**Material provided:**

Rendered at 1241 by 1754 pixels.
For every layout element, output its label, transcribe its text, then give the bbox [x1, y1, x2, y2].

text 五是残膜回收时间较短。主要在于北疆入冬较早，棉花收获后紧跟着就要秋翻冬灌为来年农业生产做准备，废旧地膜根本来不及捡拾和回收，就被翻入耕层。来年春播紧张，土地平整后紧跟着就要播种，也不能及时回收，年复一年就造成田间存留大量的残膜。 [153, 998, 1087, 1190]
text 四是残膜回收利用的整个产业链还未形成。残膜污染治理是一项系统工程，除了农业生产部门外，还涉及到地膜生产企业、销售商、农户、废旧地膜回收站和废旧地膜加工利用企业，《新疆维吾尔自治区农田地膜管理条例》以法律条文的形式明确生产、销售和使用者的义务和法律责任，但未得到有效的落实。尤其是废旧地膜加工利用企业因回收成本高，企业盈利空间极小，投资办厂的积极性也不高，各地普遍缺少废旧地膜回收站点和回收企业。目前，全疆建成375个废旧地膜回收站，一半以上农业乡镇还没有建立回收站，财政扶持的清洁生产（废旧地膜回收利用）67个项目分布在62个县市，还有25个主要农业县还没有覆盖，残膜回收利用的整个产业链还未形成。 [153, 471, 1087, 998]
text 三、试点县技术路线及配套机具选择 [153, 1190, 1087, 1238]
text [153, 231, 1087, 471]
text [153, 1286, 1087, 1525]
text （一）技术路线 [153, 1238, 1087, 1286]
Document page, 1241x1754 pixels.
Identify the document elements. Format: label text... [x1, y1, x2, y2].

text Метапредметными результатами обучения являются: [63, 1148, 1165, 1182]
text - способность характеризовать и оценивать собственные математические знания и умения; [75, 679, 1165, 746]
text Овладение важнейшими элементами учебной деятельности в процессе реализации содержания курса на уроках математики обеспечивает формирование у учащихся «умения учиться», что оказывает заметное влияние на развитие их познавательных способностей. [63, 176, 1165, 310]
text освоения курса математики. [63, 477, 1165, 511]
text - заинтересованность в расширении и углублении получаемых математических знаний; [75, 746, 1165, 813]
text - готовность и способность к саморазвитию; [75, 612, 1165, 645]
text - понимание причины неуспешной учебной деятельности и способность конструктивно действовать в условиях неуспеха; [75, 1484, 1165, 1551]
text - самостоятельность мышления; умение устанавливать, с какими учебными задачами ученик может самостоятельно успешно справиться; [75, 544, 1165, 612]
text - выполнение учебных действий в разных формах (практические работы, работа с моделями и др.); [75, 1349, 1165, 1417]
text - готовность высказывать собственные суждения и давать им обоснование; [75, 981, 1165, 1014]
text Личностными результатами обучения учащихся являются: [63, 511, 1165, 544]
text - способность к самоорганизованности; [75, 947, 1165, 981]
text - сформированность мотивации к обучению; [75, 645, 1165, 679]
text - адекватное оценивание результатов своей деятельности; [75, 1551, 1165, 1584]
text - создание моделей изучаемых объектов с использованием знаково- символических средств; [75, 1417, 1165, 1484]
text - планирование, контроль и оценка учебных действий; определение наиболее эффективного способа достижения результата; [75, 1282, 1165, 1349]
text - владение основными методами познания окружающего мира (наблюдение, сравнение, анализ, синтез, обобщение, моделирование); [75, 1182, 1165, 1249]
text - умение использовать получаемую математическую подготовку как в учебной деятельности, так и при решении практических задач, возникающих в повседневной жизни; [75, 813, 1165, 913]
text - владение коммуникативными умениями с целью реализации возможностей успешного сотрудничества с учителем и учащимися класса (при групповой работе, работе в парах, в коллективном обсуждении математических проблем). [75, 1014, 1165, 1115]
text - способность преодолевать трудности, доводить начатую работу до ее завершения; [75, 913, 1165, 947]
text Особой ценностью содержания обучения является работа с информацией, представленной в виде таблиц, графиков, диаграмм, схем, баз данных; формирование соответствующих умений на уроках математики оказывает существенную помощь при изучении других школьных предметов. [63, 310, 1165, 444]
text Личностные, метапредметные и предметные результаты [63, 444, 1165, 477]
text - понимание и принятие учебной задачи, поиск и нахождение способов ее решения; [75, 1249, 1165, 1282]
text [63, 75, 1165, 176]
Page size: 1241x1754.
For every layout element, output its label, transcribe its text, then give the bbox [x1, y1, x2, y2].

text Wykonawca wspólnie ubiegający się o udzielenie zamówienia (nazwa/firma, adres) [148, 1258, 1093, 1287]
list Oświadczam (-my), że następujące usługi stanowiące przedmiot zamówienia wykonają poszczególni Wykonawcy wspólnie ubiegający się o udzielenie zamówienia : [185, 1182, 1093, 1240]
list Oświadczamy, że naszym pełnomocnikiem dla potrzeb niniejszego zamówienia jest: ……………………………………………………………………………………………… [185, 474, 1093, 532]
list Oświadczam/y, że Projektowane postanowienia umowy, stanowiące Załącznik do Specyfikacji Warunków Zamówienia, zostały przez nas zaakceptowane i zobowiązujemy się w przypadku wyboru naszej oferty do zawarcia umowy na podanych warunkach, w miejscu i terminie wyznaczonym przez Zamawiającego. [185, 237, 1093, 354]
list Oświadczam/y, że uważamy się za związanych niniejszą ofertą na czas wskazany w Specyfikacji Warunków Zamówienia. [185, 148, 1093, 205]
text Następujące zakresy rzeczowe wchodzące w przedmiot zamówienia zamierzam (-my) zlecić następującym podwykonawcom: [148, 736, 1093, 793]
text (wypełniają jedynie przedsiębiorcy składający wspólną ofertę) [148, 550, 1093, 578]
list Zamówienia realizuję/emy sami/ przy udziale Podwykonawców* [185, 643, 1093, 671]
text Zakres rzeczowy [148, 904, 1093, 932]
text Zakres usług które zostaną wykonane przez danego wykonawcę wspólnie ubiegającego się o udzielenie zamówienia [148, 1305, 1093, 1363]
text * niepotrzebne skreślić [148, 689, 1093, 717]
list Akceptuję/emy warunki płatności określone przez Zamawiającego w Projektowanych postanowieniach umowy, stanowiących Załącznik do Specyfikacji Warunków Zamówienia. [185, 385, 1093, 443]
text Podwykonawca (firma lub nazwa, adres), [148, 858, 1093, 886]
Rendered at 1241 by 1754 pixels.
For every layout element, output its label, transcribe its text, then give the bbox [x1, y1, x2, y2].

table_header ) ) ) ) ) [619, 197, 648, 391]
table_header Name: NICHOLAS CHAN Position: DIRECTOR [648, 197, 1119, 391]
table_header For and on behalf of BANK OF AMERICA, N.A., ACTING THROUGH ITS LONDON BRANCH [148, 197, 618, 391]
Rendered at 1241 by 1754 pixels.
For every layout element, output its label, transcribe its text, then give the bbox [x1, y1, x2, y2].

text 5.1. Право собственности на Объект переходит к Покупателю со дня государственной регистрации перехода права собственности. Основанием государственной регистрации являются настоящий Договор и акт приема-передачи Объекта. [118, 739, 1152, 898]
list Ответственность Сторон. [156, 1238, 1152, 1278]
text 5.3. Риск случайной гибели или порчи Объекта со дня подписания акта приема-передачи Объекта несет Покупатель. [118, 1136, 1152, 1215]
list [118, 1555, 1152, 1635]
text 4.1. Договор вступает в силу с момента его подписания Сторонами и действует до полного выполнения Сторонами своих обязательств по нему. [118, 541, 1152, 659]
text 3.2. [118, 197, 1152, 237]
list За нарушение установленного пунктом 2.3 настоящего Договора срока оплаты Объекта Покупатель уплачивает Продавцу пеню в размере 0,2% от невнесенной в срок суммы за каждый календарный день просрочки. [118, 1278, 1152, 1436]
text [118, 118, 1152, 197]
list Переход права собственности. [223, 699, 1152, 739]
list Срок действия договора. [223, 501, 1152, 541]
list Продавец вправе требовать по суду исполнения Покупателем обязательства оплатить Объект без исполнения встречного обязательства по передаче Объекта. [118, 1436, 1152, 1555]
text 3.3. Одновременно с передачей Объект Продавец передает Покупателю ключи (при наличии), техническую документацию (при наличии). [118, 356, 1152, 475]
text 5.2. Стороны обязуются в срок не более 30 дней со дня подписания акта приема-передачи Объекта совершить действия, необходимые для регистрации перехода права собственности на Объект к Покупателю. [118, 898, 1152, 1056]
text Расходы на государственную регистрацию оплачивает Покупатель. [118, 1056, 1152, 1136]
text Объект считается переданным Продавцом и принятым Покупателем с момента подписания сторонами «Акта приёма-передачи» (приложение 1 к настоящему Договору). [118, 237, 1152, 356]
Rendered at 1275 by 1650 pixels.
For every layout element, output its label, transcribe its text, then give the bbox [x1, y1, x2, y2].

**Task requirements:**
Give back exactly the lines from the one that contains "Rendered at 1275 by 1650 pixels." to the end of the data above, both of those lines included.

**Exercise output:**
Rendered at 1275 by 1650 pixels.
For every layout element, output its label, transcribe its text, then give the bbox [x1, y1, x2, y2].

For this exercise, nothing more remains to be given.